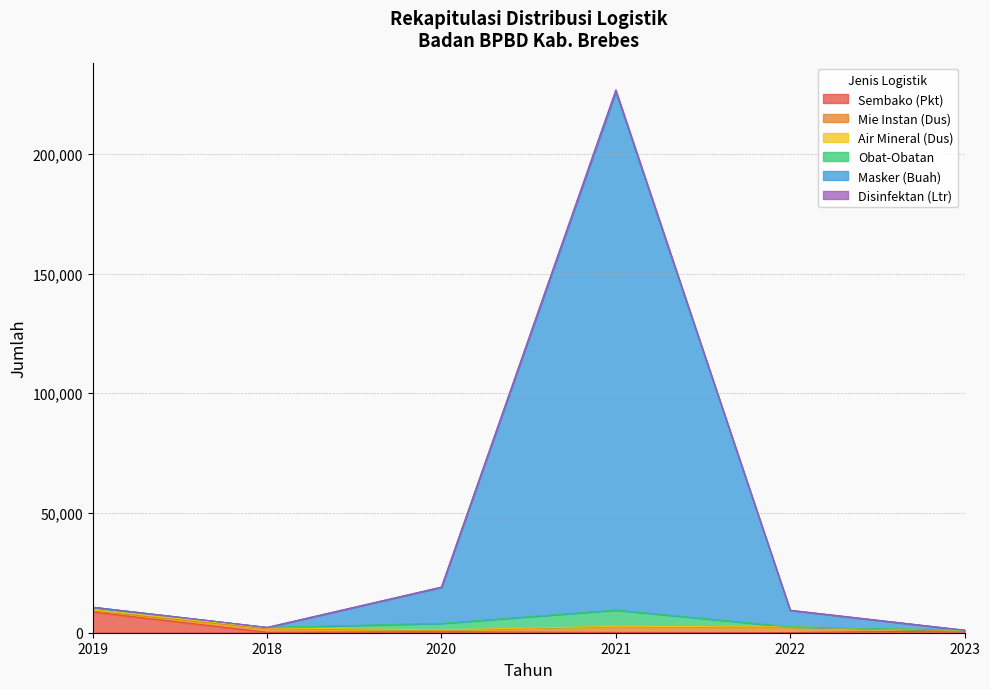

Is the value of Masker (Buah) at 2018 greater than the value of Sembako (Pkt) at 2022?

Yes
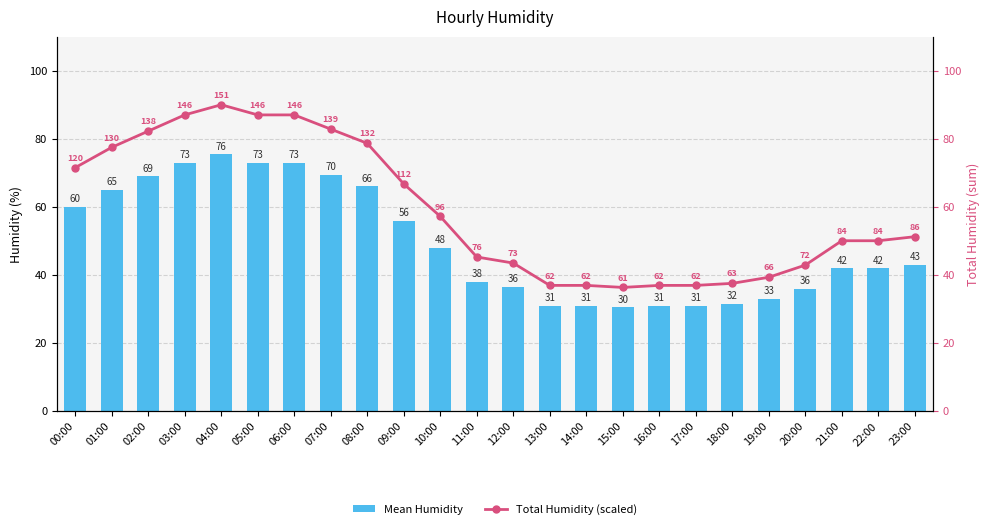

Is the value of Mean Humidity at 06:00 greater than the value of Total Humidity (scaled) at 10:00?

Yes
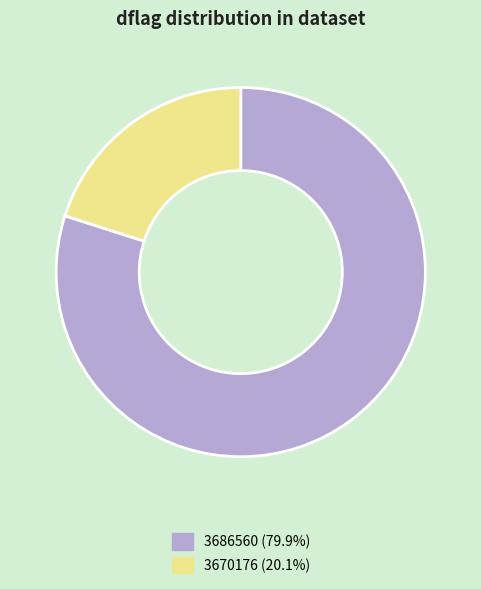

True or false: 3686560 accounts for 63% of the total.

False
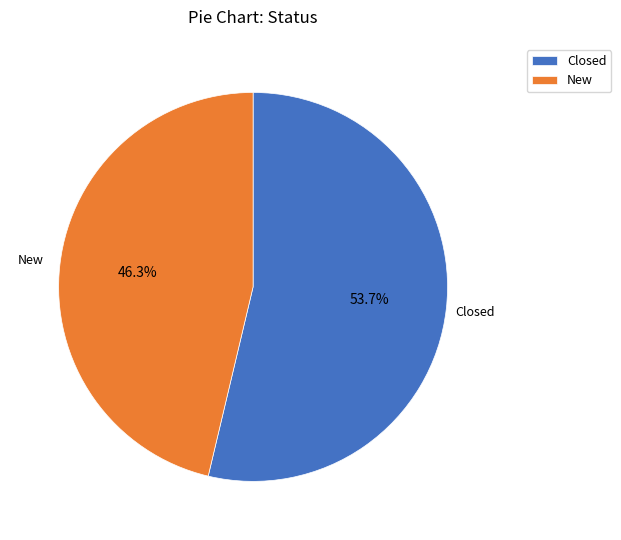

What percentage is the New slice, to the nearest percent?

46%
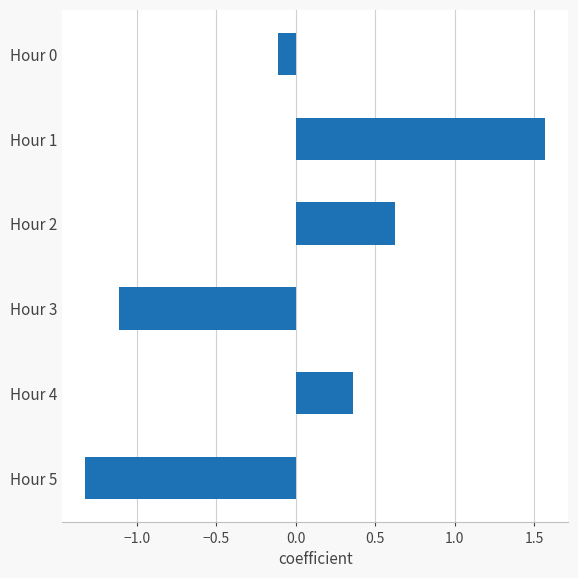

How many values are below zero?

3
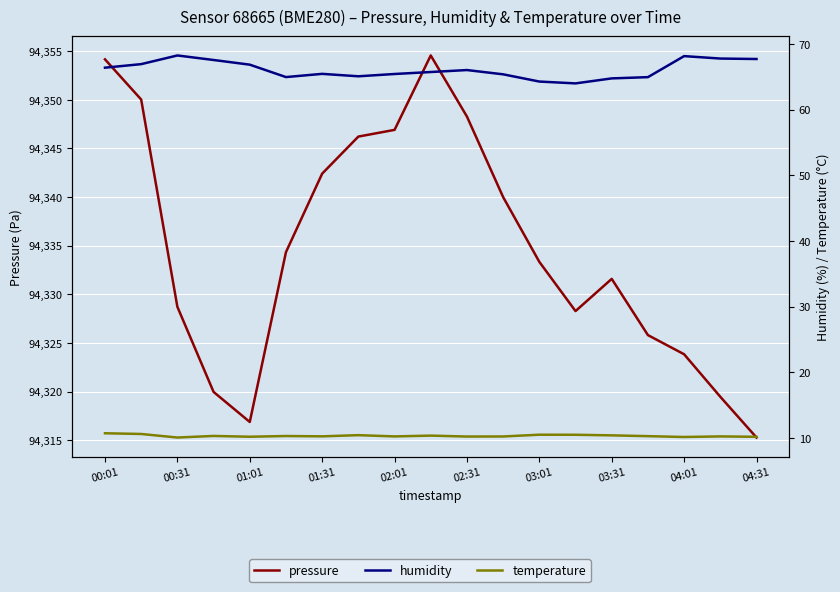

Which series has the largest total across all categories?

pressure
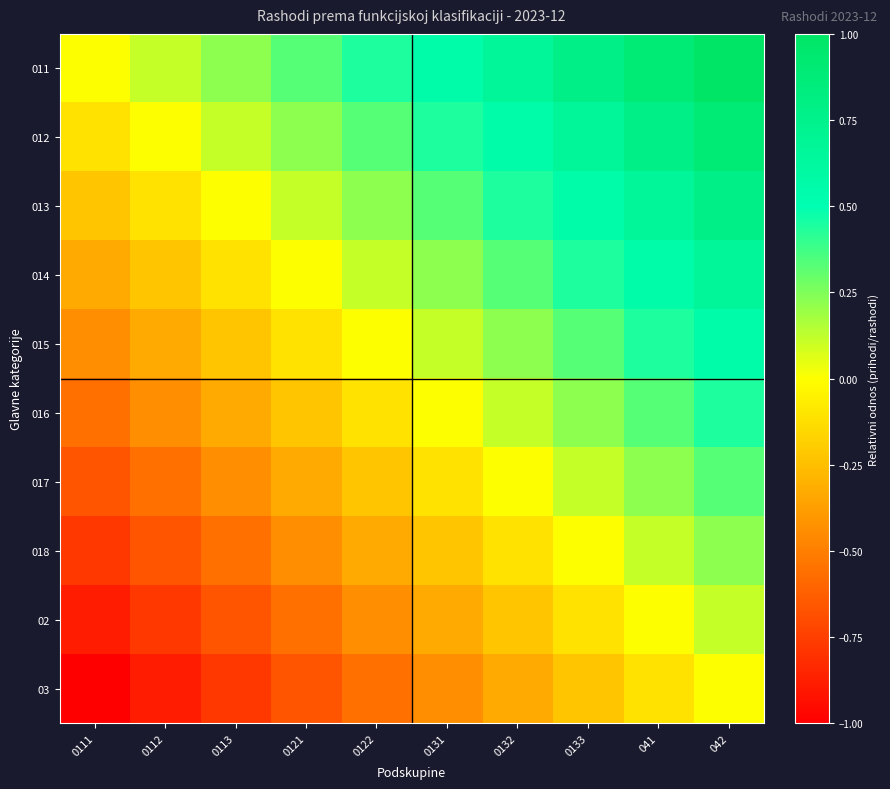

Rank the series at 0112 from highest to lowest value.

011, 012, 013, 014, 015, 016, 017, 018, 02, 03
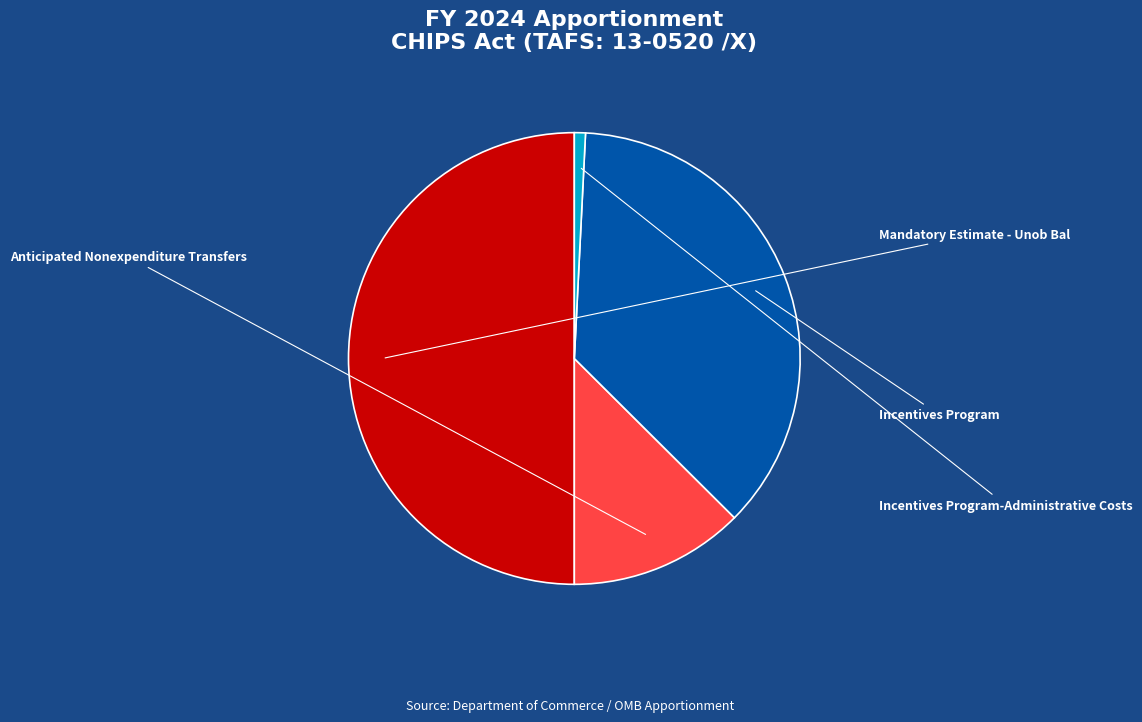

Does Incentives Program-Administrative Costs account for over 50% of the chart?

No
● ● ●
• TASK INSTRUCTIONS:
Copy all of the entries above word for word, leaving out the pictures.

• RESULT:
Is the value of Masker (Buah) at 2018 greater than the value of Sembako (Pkt) at 2022?

Yes

Is the value of Mean Humidity at 06:00 greater than the value of Total Humidity (scaled) at 10:00?

Yes

True or false: 3686560 accounts for 63% of the total.

False

What percentage is the New slice, to the nearest percent?

46%

How many values are below zero?

3

Which series has the largest total across all categories?

pressure

Rank the series at 0112 from highest to lowest value.

011, 012, 013, 014, 015, 016, 017, 018, 02, 03

Does Incentives Program-Administrative Costs account for over 50% of the chart?

No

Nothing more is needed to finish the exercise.